━━━━━ Text passage

# Greeting from 907



## lawdawg (Mar 14, 2009)

Good afternoon from Ft. Richardson Alaska. 
I am on duty as we speak. Just found out about this place and am thankful to be able to be here. I have been a "plane nut" my whole life and love all birds..however I like the older ones a lot as they have a purity and character that is unequaled elsewhere IMHO.
I don't know if anyone has seen this yet...

Aviation Video: P-47 Thunderbolt | Patrick's Aviation

enjoy either way and have an awesome day.
Chad (PANC)


----------



## Wayne Little (Mar 15, 2009)

Hey Chad, welcome from down under mate!....


----------



## rochie (Mar 15, 2009)

hello and welcome from england Chad


----------



## Lucky13 (Mar 15, 2009)

Welcome to the family from old Scotland mate...!


----------



## RabidAlien (Mar 15, 2009)

Welcome aboard! Great vid there, too!


----------



## Gnomey (Mar 15, 2009)

Welcome Chad!


----------



## Njaco (Mar 15, 2009)

Welcome from the lower 48 and the Right Coast!


----------



## v2 (Mar 15, 2009)

Welcome from Poland Chad!


----------



## Airframes (Mar 15, 2009)

Hi Chad, and welcome from another part of England.


----------



## DerAdlerIstGelandet (Mar 15, 2009)

Welcome to the forum. What is your MOS. I was a 15T and was supposed to be stationed up in Alaska, but they decided to cancel my orders and stop move me instead for Iraq.

Love Alaska though. Me and the wife are moving to the Anchorage area later this year or early next year.


----------



## lawdawg (Mar 15, 2009)

Thank you all for a warm welcome. It is very cool to see all who are here from many places. 
I am employed by the State of Alaska and work for the Department of Military and Veterans Affairs (DMVA) now. We have a small team that keeps the interests of the National Guard here secure. I was in law enforcement for several years prior.
I look forward to being here and learning as time goes by.
Thank you again....cheers!


----------



## Matt308 (Mar 15, 2009)

Welcome, lawdawg. Keep participating. We welcome your past experience.


----------



## Bill G. (Mar 16, 2009)

Welcome lawdawg!

I retired from the Michigan Army National Guard in January. I do miss going to drills and being with such super people! So I am glad you are helping them!

I haven't been to Alsaka. I have been many places with both the Active Air Force and Guard.

I was a 31F. That is a SEN/Node Center Operator in the Signal Corps (the birth place of the Air Force). I was a SEN Operator in Iraq. That was for me good duty.

So again, welcome from Michigan! And thanks for serving up there!

Bill G.


----------



## Thorlifter (Mar 16, 2009)

Welcome Welcome Welcome


----------



## lawdawg (Mar 16, 2009)

Thanks Bill.

━━━━━━━━━━

• Stated exercise 1: In the welcome thread, why does the first poster say he likes the older planes so much?
• Stated exercise 2: Rewrite the rows of Block 1 with "rotated" changed to "turned" throughout, leaving everything else the same and omitting the picture lines.

━━━━━ Records provided

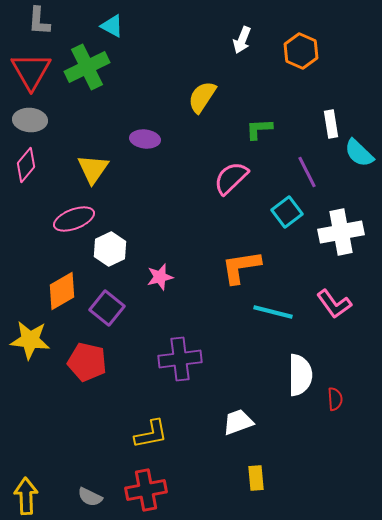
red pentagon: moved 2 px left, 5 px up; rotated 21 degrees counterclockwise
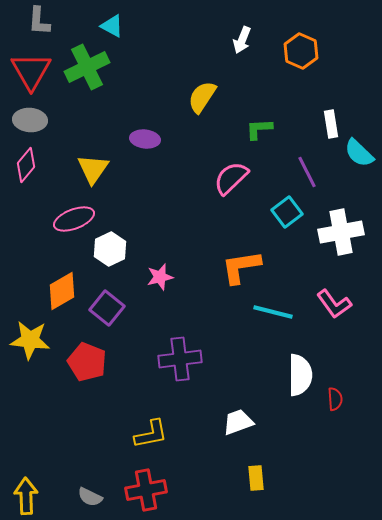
red pentagon: rotated 9 degrees clockwise
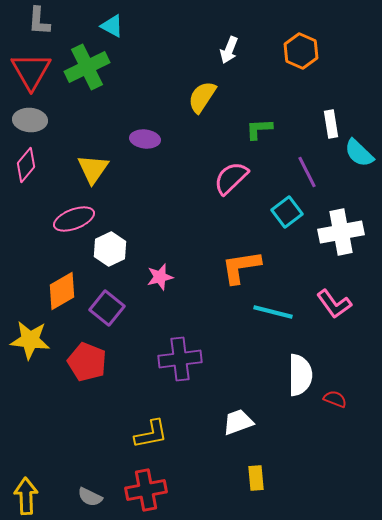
white arrow: moved 13 px left, 10 px down
red semicircle: rotated 65 degrees counterclockwise
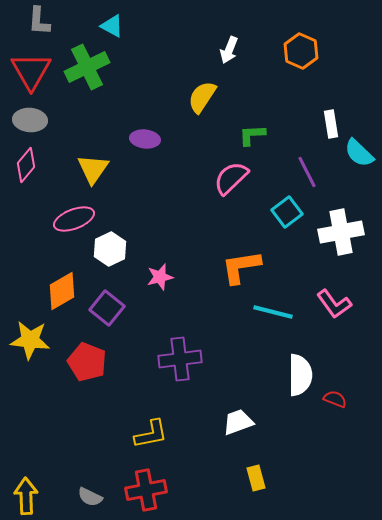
green L-shape: moved 7 px left, 6 px down
yellow rectangle: rotated 10 degrees counterclockwise
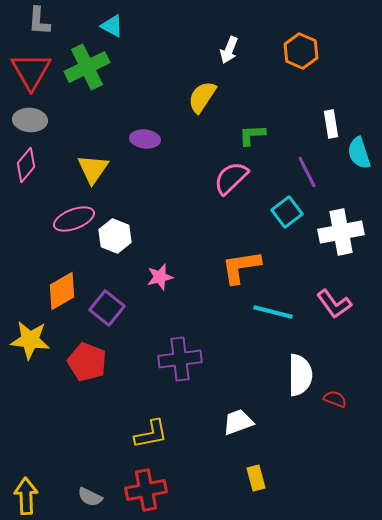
cyan semicircle: rotated 28 degrees clockwise
white hexagon: moved 5 px right, 13 px up; rotated 12 degrees counterclockwise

━━━━━━━━━━

• Correct response 1: He says the older planes have a purity and character that is unequaled elsewhere.

• Correct response 2:
red pentagon: moved 2 px left, 5 px up; turned 21 degrees counterclockwise
red pentagon: turned 9 degrees clockwise
white arrow: moved 13 px left, 10 px down
red semicircle: turned 65 degrees counterclockwise
green L-shape: moved 7 px left, 6 px down
yellow rectangle: turned 10 degrees counterclockwise
cyan semicircle: turned 28 degrees clockwise
white hexagon: moved 5 px right, 13 px up; turned 12 degrees counterclockwise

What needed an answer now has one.